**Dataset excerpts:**
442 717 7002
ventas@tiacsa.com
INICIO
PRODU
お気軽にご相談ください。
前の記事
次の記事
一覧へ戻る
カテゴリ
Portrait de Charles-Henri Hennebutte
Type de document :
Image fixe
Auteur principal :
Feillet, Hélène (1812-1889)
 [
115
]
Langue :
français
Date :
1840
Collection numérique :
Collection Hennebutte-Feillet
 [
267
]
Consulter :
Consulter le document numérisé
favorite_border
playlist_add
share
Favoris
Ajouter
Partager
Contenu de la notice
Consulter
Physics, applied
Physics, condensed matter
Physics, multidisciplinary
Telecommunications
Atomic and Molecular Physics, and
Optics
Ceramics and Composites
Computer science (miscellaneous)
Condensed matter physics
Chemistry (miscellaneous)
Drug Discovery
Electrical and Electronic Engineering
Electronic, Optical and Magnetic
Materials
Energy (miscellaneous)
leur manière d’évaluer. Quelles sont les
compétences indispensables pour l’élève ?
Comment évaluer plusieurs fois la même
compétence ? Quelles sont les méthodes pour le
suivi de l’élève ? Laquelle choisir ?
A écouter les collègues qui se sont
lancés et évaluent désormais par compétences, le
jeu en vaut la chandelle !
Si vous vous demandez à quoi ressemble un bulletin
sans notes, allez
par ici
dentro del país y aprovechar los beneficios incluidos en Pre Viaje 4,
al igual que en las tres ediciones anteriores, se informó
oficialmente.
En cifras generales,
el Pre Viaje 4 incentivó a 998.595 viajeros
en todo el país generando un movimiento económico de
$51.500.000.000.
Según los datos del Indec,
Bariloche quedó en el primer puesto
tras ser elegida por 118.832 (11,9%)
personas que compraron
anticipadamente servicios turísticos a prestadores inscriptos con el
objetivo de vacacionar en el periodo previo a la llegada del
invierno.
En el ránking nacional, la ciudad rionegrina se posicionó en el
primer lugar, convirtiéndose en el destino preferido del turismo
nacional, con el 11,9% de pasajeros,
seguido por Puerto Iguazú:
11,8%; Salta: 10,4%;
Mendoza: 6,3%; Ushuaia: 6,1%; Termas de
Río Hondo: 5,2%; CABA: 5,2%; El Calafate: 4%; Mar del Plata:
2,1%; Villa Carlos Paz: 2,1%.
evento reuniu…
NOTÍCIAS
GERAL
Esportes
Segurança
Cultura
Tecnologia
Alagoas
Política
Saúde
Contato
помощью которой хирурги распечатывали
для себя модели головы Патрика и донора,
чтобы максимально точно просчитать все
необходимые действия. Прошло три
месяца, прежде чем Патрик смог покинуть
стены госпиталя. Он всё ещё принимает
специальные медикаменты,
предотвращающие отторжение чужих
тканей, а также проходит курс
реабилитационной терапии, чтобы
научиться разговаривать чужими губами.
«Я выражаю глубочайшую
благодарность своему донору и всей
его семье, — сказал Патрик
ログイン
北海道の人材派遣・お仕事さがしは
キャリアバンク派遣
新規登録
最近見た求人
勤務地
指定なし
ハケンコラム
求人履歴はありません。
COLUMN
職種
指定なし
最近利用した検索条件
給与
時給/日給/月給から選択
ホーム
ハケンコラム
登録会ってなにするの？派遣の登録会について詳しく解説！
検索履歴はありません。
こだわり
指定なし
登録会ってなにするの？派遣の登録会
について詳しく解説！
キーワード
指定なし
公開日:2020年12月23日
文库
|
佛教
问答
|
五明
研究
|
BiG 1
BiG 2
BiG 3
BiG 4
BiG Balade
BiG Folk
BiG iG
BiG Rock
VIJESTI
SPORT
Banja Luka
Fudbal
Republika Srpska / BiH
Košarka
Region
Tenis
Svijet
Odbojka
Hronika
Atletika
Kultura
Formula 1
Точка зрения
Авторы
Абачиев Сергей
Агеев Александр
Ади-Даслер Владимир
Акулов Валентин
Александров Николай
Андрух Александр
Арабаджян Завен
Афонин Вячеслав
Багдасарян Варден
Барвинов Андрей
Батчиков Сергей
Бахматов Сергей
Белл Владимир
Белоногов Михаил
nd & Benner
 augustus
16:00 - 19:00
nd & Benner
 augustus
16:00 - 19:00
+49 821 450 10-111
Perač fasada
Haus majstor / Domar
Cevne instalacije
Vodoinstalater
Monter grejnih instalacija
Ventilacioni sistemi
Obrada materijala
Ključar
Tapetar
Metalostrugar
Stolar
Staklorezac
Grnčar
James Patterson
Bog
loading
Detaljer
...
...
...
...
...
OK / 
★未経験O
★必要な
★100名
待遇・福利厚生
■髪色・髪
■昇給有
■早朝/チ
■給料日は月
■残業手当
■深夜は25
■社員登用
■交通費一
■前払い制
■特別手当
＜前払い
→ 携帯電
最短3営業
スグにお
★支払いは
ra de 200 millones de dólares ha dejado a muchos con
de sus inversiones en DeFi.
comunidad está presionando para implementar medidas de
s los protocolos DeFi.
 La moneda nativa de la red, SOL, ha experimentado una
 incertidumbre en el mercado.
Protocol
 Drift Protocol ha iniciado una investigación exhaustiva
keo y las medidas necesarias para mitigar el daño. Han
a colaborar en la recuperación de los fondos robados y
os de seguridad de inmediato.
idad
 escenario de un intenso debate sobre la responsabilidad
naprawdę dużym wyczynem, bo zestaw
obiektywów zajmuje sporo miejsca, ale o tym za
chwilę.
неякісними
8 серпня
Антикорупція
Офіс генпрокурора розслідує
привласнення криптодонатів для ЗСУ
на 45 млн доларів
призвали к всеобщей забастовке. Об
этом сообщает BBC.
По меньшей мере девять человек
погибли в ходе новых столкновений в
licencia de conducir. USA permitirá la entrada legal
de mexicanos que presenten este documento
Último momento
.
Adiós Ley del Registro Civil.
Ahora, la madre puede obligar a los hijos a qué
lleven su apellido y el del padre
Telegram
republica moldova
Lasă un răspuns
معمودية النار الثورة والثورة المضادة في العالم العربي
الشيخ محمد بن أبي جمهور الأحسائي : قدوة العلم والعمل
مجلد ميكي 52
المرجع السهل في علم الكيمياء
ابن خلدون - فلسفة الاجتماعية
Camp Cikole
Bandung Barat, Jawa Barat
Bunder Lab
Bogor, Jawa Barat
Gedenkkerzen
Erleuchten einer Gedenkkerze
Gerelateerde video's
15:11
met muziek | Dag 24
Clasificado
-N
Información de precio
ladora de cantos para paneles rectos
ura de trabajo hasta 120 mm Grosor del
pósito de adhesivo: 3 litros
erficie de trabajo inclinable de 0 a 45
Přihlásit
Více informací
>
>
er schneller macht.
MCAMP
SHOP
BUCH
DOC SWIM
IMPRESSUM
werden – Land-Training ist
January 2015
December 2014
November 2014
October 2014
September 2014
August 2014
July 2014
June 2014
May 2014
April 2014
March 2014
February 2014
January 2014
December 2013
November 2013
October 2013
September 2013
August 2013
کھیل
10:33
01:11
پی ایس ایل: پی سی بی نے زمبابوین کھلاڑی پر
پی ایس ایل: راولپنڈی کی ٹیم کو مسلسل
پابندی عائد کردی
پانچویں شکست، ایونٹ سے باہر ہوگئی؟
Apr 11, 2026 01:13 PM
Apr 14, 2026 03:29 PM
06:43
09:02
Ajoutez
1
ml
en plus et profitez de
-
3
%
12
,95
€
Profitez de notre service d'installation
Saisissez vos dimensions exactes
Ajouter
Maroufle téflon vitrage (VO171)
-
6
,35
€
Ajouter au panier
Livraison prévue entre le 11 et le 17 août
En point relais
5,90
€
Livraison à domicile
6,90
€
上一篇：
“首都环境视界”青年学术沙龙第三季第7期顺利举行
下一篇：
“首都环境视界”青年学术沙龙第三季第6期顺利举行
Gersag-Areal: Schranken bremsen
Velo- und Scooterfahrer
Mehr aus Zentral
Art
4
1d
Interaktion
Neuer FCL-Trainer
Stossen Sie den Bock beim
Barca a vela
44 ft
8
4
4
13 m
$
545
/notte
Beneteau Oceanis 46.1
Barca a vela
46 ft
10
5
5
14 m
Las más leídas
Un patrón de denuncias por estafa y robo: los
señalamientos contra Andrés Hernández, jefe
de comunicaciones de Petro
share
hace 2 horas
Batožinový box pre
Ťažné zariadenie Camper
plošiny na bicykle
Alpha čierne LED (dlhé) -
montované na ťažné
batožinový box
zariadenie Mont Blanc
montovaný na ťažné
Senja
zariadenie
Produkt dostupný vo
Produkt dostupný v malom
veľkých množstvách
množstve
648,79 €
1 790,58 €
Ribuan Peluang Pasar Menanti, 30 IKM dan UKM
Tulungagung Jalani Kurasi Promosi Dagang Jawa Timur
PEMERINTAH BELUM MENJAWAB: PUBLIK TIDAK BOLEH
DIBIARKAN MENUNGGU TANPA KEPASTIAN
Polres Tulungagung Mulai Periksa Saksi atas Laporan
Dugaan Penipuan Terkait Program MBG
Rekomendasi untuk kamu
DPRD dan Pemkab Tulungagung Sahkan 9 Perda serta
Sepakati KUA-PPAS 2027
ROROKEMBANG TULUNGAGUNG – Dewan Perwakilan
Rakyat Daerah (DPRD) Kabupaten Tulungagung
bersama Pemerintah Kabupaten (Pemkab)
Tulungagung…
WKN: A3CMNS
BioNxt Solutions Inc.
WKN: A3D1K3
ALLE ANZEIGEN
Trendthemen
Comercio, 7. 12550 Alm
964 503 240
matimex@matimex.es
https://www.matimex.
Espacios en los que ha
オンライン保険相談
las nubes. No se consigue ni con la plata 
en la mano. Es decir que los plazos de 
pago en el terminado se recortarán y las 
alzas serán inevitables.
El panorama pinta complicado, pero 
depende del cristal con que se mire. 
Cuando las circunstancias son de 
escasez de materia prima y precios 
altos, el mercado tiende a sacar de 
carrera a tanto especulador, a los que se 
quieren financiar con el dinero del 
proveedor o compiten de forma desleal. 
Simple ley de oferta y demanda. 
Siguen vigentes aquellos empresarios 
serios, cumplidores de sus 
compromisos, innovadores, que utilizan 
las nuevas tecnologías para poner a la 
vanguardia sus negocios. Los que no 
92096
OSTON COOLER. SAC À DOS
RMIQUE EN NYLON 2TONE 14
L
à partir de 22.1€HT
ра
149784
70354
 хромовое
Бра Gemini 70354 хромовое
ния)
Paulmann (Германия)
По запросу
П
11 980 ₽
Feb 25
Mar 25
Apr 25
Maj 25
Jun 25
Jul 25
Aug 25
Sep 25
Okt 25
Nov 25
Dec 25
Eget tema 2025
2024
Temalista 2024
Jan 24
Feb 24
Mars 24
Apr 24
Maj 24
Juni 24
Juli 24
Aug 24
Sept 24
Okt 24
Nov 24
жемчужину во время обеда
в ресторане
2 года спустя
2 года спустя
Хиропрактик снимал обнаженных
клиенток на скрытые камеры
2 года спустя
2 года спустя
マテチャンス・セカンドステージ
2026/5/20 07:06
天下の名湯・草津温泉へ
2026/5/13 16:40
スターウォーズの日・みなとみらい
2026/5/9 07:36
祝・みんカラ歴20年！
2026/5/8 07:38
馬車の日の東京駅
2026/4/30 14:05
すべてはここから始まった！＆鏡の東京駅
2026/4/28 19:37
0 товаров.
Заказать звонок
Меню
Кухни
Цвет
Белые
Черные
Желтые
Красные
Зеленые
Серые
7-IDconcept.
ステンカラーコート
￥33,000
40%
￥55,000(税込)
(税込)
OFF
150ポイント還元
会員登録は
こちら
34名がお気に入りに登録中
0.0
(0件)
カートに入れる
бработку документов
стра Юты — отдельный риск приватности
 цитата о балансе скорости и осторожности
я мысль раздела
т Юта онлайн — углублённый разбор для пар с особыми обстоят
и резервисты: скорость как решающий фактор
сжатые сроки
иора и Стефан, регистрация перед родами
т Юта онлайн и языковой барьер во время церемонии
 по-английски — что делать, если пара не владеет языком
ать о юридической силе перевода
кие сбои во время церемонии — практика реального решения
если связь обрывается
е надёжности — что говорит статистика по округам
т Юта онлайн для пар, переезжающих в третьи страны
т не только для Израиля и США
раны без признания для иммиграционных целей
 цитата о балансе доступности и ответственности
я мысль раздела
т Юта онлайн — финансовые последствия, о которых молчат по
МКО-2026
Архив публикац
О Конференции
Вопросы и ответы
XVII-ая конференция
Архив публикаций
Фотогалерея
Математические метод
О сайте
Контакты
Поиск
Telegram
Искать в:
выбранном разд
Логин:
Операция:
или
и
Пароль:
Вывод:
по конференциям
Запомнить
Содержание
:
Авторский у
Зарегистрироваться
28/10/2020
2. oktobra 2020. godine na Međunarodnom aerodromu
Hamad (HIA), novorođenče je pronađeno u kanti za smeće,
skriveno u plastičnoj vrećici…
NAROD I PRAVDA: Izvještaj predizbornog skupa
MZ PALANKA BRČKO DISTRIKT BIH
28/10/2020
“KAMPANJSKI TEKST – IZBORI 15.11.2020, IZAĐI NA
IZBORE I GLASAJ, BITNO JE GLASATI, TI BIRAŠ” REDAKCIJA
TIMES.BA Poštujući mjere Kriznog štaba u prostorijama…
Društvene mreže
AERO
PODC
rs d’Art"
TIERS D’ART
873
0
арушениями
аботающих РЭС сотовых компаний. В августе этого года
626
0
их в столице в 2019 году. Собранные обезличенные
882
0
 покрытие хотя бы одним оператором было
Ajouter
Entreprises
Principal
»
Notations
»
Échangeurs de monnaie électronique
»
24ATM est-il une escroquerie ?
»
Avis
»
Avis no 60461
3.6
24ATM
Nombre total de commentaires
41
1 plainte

**Request:** Print the lines of the items exactly, from the first line through the line that contains "Atomic and Molecular Physics, and".

**Solution to this task:**
442 717 7002
ventas@tiacsa.com
INICIO
PRODU
お気軽にご相談ください。
前の記事
次の記事
一覧へ戻る
カテゴリ
Portrait de Charles-Henri Hennebutte
Type de document :
Image fixe
Auteur principal :
Feillet, Hélène (1812-1889)
 [
115
]
Langue :
français
Date :
1840
Collection numérique :
Collection Hennebutte-Feillet
 [
267
]
Consulter :
Consulter le document numérisé
favorite_border
playlist_add
share
Favoris
Ajouter
Partager
Contenu de la notice
Consulter
Physics, applied
Physics, condensed matter
Physics, multidisciplinary
Telecommunications
Atomic and Molecular Physics, and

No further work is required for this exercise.